True to NYJTL’s mission, Anna is committed to encouraging good character through tennis and education for a lifetime of success, on and off the court. Anna explains, “I want to give back to my students all the knowledge and experience I have gathered over the course of my long tennis career. I hope I can also influence someone’s life positively; helping to build strong, confident children, which is what NYJTL stands for and I am very lucky to be part of this organization.”

Women’s History Month Feature: Joyce Short

Joyce Short, the Site Director for the Community Tennis Program at the Roosevelt Island site, is an example of dedication within the NYJTL community. In the Winter of 1991, Joyce and NYJTL first opened the site at Roosevelt Island, and it has been going strong ever since under her leadership.  In addition, she is a District Developer for Manhattan and Western Queens.
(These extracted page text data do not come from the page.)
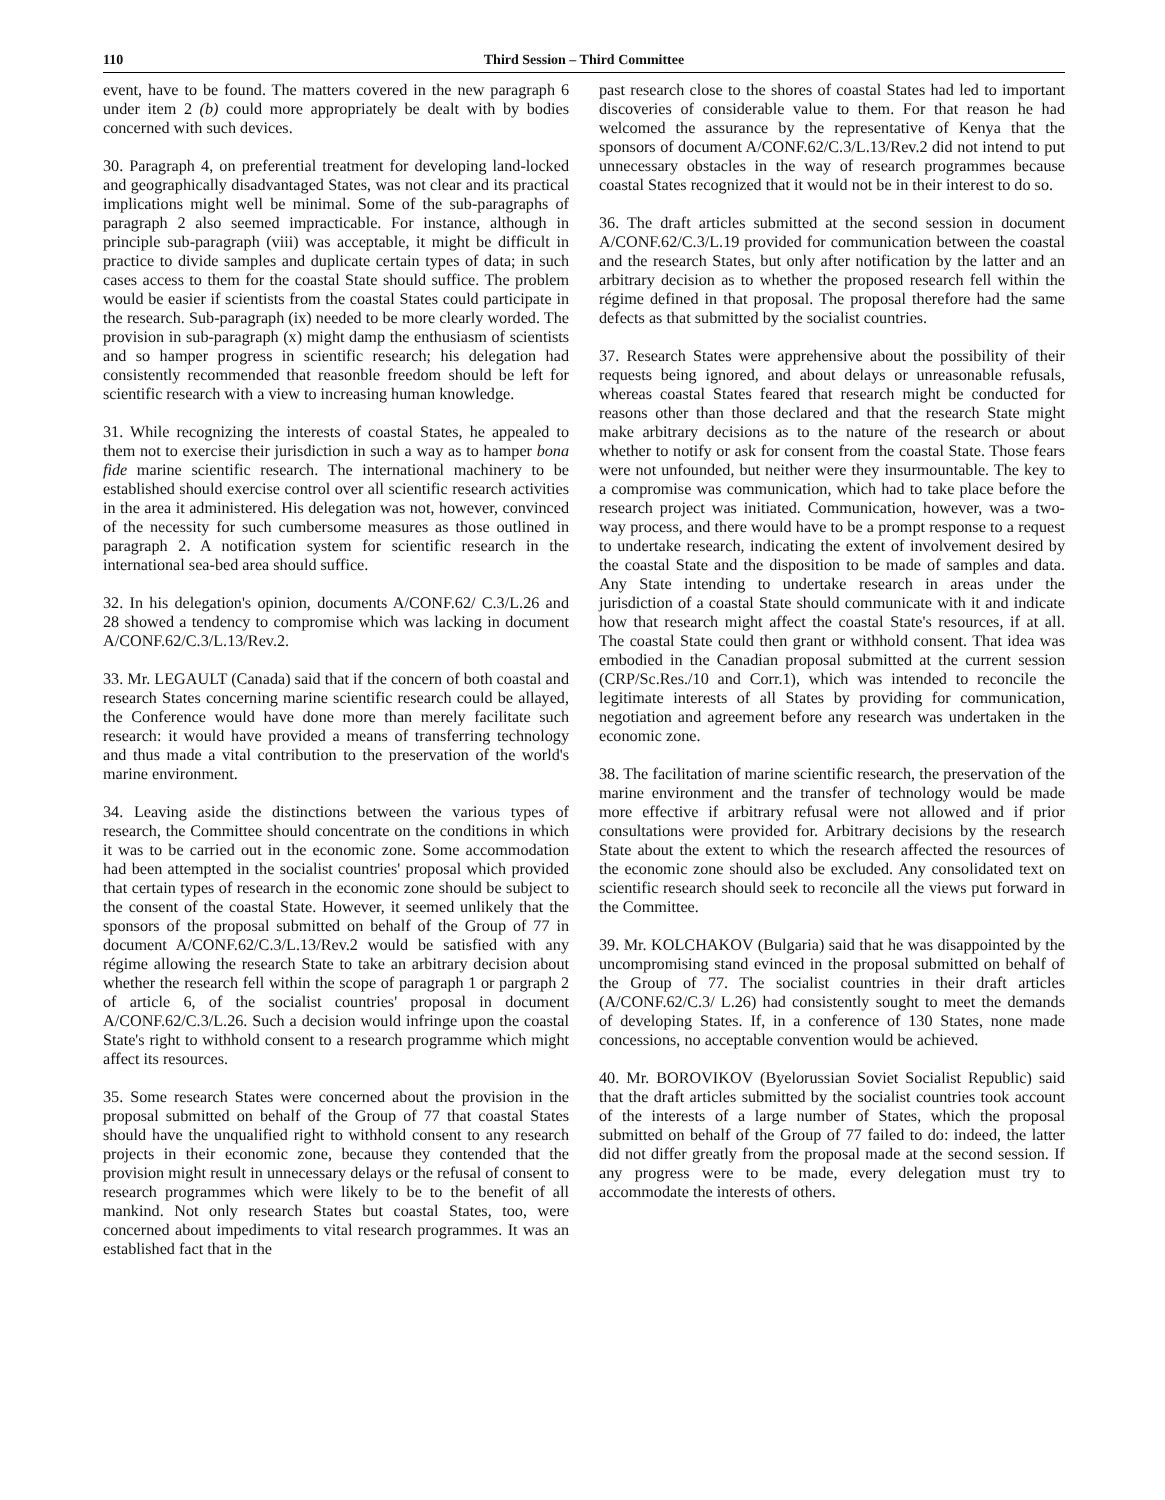110 Third Session – Third Committee
event, have to be found. The matters covered in the new paragraph 6 under item 2 (b) could more appropriately be dealt with by bodies concerned with such devices.
30. Paragraph 4, on preferential treatment for developing land-locked and geographically disadvantaged States, was not clear and its practical implications might well be minimal. Some of the sub-paragraphs of paragraph 2 also seemed impracticable. For instance, although in principle sub-paragraph (viii) was acceptable, it might be difficult in practice to divide samples and duplicate certain types of data; in such cases access to them for the coastal State should suffice. The problem would be easier if scientists from the coastal States could participate in the research. Sub-paragraph (ix) needed to be more clearly worded. The provision in sub-paragraph (x) might damp the enthusiasm of scientists and so hamper progress in scientific research; his delegation had consistently recommended that reasonble freedom should be left for scientific research with a view to increasing human knowledge.
31. While recognizing the interests of coastal States, he appealed to them not to exercise their jurisdiction in such a way as to hamper bona fide marine scientific research. The international machinery to be established should exercise control over all scientific research activities in the area it administered. His delegation was not, however, convinced of the necessity for such cumbersome measures as those outlined in paragraph 2. A notification system for scientific research in the international sea-bed area should suffice.
32. In his delegation's opinion, documents A/CONF.62/ C.3/L.26 and 28 showed a tendency to compromise which was lacking in document A/CONF.62/C.3/L.13/Rev.2.
33. Mr. LEGAULT (Canada) said that if the concern of both coastal and research States concerning marine scientific research could be allayed, the Conference would have done more than merely facilitate such research: it would have provided a means of transferring technology and thus made a vital contribution to the preservation of the world's marine environment.
34. Leaving aside the distinctions between the various types of research, the Committee should concentrate on the conditions in which it was to be carried out in the economic zone. Some accommodation had been attempted in the socialist countries' proposal which provided that certain types of research in the economic zone should be subject to the consent of the coastal State. However, it seemed unlikely that the sponsors of the proposal submitted on behalf of the Group of 77 in document A/CONF.62/C.3/L.13/Rev.2 would be satisfied with any régime allowing the research State to take an arbitrary decision about whether the research fell within the scope of paragraph 1 or pargraph 2 of article 6, of the socialist countries' proposal in document A/CONF.62/C.3/L.26. Such a decision would infringe upon the coastal State's right to withhold consent to a research programme which might affect its resources.
35. Some research States were concerned about the provision in the proposal submitted on behalf of the Group of 77 that coastal States should have the unqualified right to withhold consent to any research projects in their economic zone, because they contended that the provision might result in unnecessary delays or the refusal of consent to research programmes which were likely to be to the benefit of all mankind. Not only research States but coastal States, too, were concerned about impediments to vital research programmes. It was an established fact that in the
past research close to the shores of coastal States had led to important discoveries of considerable value to them. For that reason he had welcomed the assurance by the representative of Kenya that the sponsors of document A/CONF.62/C.3/L.13/Rev.2 did not intend to put unnecessary obstacles in the way of research programmes because coastal States recognized that it would not be in their interest to do so.
36. The draft articles submitted at the second session in document A/CONF.62/C.3/L.19 provided for communication between the coastal and the research States, but only after notification by the latter and an arbitrary decision as to whether the proposed research fell within the régime defined in that proposal. The proposal therefore had the same defects as that submitted by the socialist countries.
37. Research States were apprehensive about the possibility of their requests being ignored, and about delays or unreasonable refusals, whereas coastal States feared that research might be conducted for reasons other than those declared and that the research State might make arbitrary decisions as to the nature of the research or about whether to notify or ask for consent from the coastal State. Those fears were not unfounded, but neither were they insurmountable. The key to a compromise was communication, which had to take place before the research project was initiated. Communication, however, was a two-way process, and there would have to be a prompt response to a request to undertake research, indicating the extent of involvement desired by the coastal State and the disposition to be made of samples and data. Any State intending to undertake research in areas under the jurisdiction of a coastal State should communicate with it and indicate how that research might affect the coastal State's resources, if at all. The coastal State could then grant or withhold consent. That idea was embodied in the Canadian proposal submitted at the current session (CRP/Sc.Res./10 and Corr.1), which was intended to reconcile the legitimate interests of all States by providing for communication, negotiation and agreement before any research was undertaken in the economic zone.
38. The facilitation of marine scientific research, the preservation of the marine environment and the transfer of technology would be made more effective if arbitrary refusal were not allowed and if prior consultations were provided for. Arbitrary decisions by the research State about the extent to which the research affected the resources of the economic zone should also be excluded. Any consolidated text on scientific research should seek to reconcile all the views put forward in the Committee.
39. Mr. KOLCHAKOV (Bulgaria) said that he was disappointed by the uncompromising stand evinced in the proposal submitted on behalf of the Group of 77. The socialist countries in their draft articles (A/CONF.62/C.3/ L.26) had consistently sought to meet the demands of developing States. If, in a conference of 130 States, none made concessions, no acceptable convention would be achieved.
40. Mr. BOROVIKOV (Byelorussian Soviet Socialist Republic) said that the draft articles submitted by the socialist countries took account of the interests of a large number of States, which the proposal submitted on behalf of the Group of 77 failed to do: indeed, the latter did not differ greatly from the proposal made at the second session. If any progress were to be made, every delegation must try to accommodate the interests of others.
Initially, the Roosevelt Island program ran during the winter and summer, but today, the program operates year-round and rotates between the Roosevelt Island Racquet Club courts and the outdoor courts at the North end of the Island. Joyce doesn’t simply teach the kids skills to improve tennis, she has created a sense of community and camaraderie amongst the kids and their families regardless of individual or cultural backgrounds. Before COVID, after a winter session on the courts, the kids would get together and have a healthy and well-balanced breakfast. For the rest of the year, they’d hold a party each Friday afternoon to celebrate the accomplishments of all the kids and the birthdays that took place during the week.

Over the years, Joyce has worked with tens of thousands of kids and could arguably be the best-known person on Roosevelt Island, having worked with so many of the island’s families. For Joyce, the job is a passion; she loves to see the children grow and prosper.  She is drawn to the program and providing this opportunity for the children to build their self-esteem and allow them to be the best version of themselves.
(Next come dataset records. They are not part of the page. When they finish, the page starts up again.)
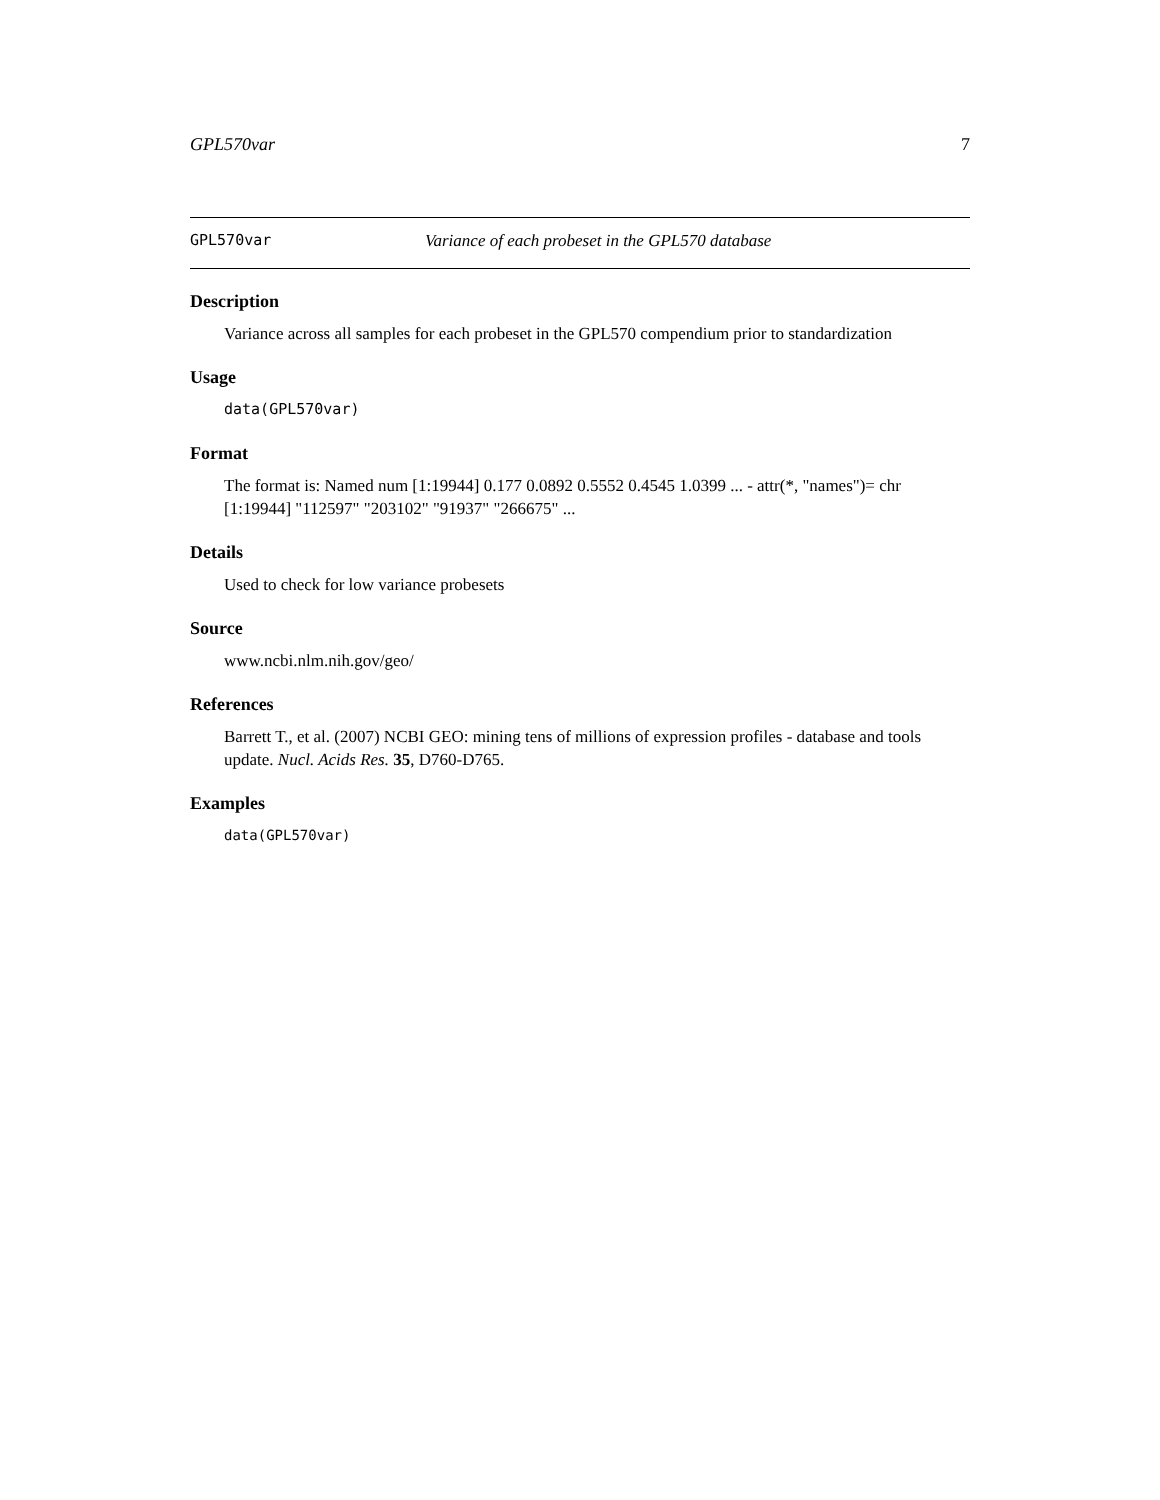GPL570var 7
GPL570var Variance of each probeset in the GPL570 database
Description
Variance across all samples for each probeset in the GPL570 compendium prior to standardization
Usage
data(GPL570var)
Format
The format is: Named num [1:19944] 0.177 0.0892 0.5552 0.4545 1.0399 ... - attr(*, "names")= chr [1:19944] "112597" "203102" "91937" "266675" ...
Details
Used to check for low variance probesets
Source
www.ncbi.nlm.nih.gov/geo/
References
Barrett T., et al. (2007) NCBI GEO: mining tens of millions of expression profiles - database and tools update. Nucl. Acids Res. 35, D760-D765.
Examples
data(GPL570var)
Joyce has been an athlete her entire life, participating in tennis, basketball, diving, and skiing. She went to college at the University of Georgia in 1965, and had hoped to continue her passion of diving, deciding to live in the dorm next to the only pool, a men’s pool, on campus. She went to college before Title IX came into existence; a federal civil rights law in the United States that was passed as part of the Education Amendments Act of 1972, prohibiting sex-based discrimination in any school or other education program that receives federal money. She had competed on her city’s AAU Junior Olympic Team, but was only allowed to use the pool during free-swim hours, twice a week. During that time, the diving board was closed to accommodate people swimming laps, thus ending any chance of continued competition in the sport.
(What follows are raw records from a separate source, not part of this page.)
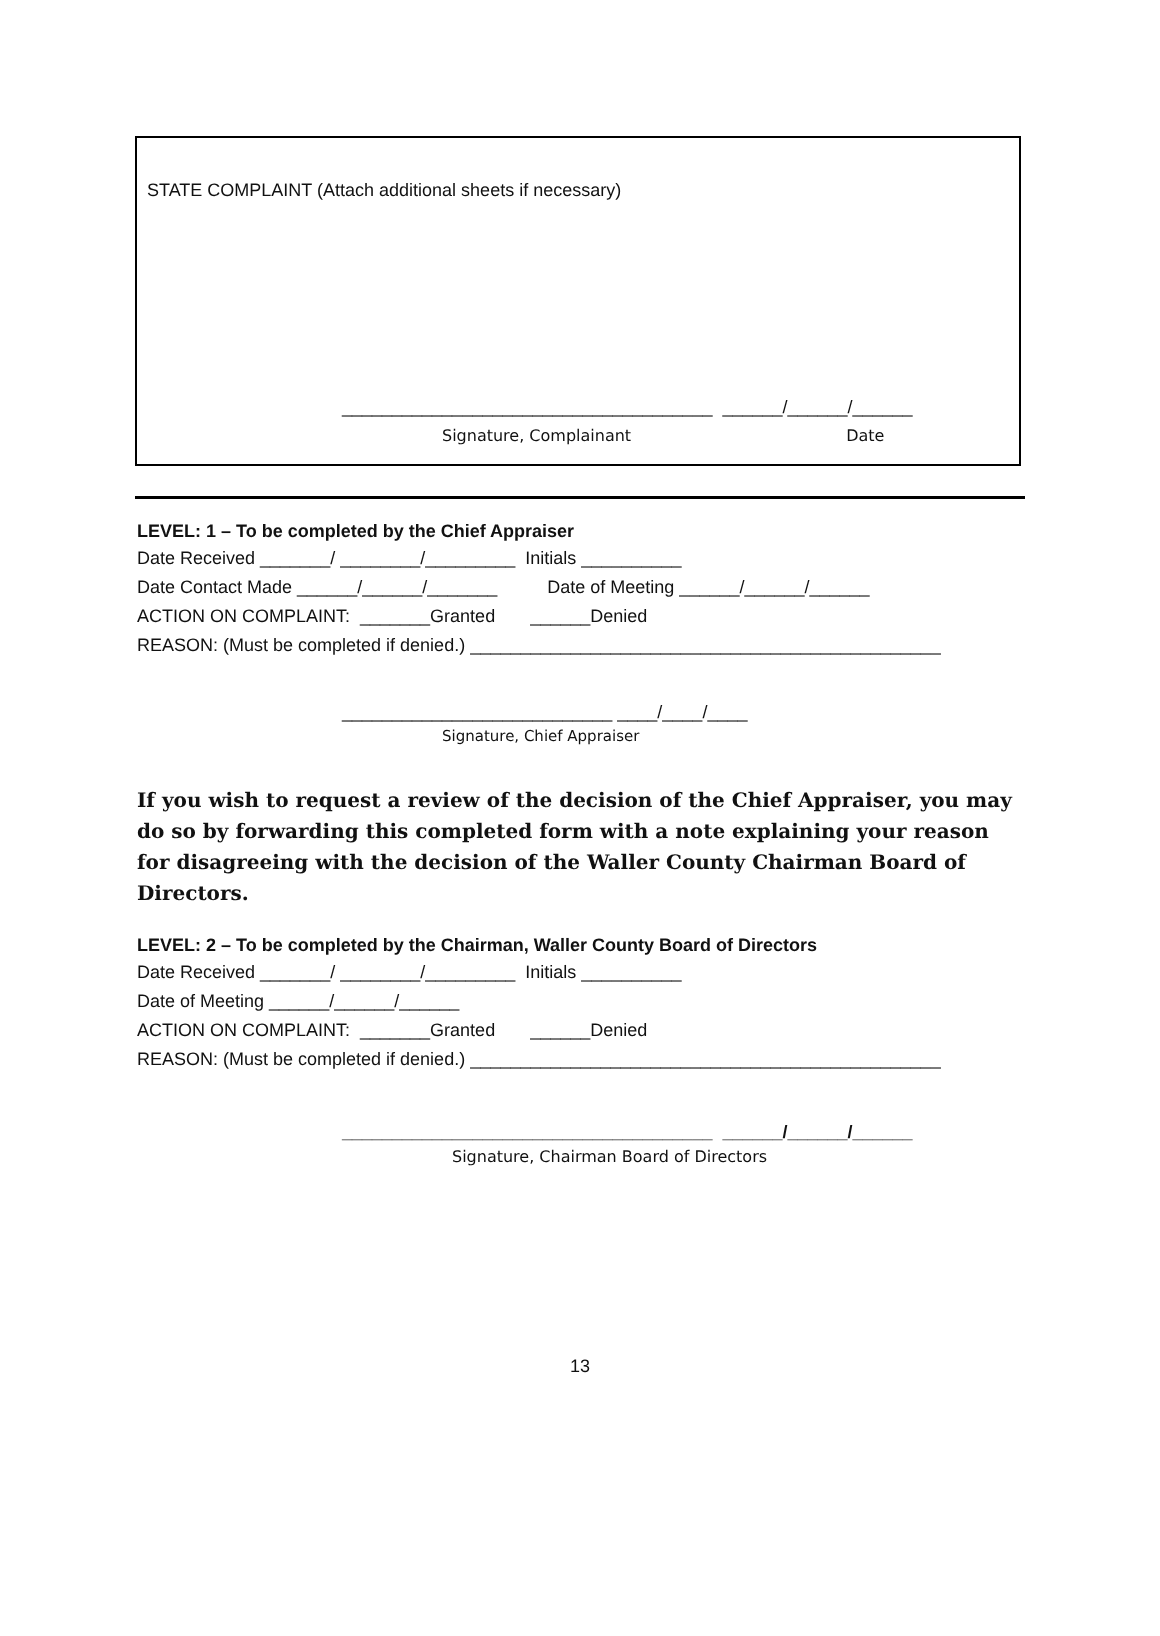STATE COMPLAINT (Attach additional sheets if necessary)
_____________________________________ ______/______/______
Signature, Complainant Date
LEVEL: 1 – To be completed by the Chief Appraiser
Date Received _______/ ________/_________ Initials __________ Date Contact Made ______/______/_______ Date of Meeting ______/______/______ ACTION ON COMPLAINT: _______Granted ______Denied REASON: (Must be completed if denied.) _______________________________________________
___________________________ ____/____/____
Signature, Chief Appraiser
If you wish to request a review of the decision of the Chief Appraiser, you may do so by forwarding this completed form with a note explaining your reason for disagreeing with the decision of the Waller County Chairman Board of Directors.
LEVEL: 2 – To be completed by the Chairman, Waller County Board of Directors
Date Received _______/ ________/_________ Initials __________ Date of Meeting ______/______/______ ACTION ON COMPLAINT: _______Granted ______Denied REASON: (Must be completed if denied.) _______________________________________________
_____________________________________ ______/______/______
Signature, Chairman Board of Directors
13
Women’s rights became an important issue for Joyce. She believes that girls are just as capable of becoming athletes as boys are.  “We do not separate the genders in the program, even at the advanced level.  Kids are assigned to a group based solely on their skills…. both the skills they have, and the skills they need. Gender is simply not a factor”.

Not only has Joyce been a staunch advocate for women’s rights and social justice, but also an advocate for the community of Roosevelt Island, by founding and serving on several community boards and having been the Co-Editor of The Main Street Wire.

Joyce has devoted 30 years of her life in service to the children throughout the City of New York and Roosevelt Island through NYJTL.  For this, during Women’s History Month, NYJTL is proud to spotlight Joyce’s tremendous contribution to so many children and thank her for her contributions on and off the courts.  Keep up the incredible work Joyce!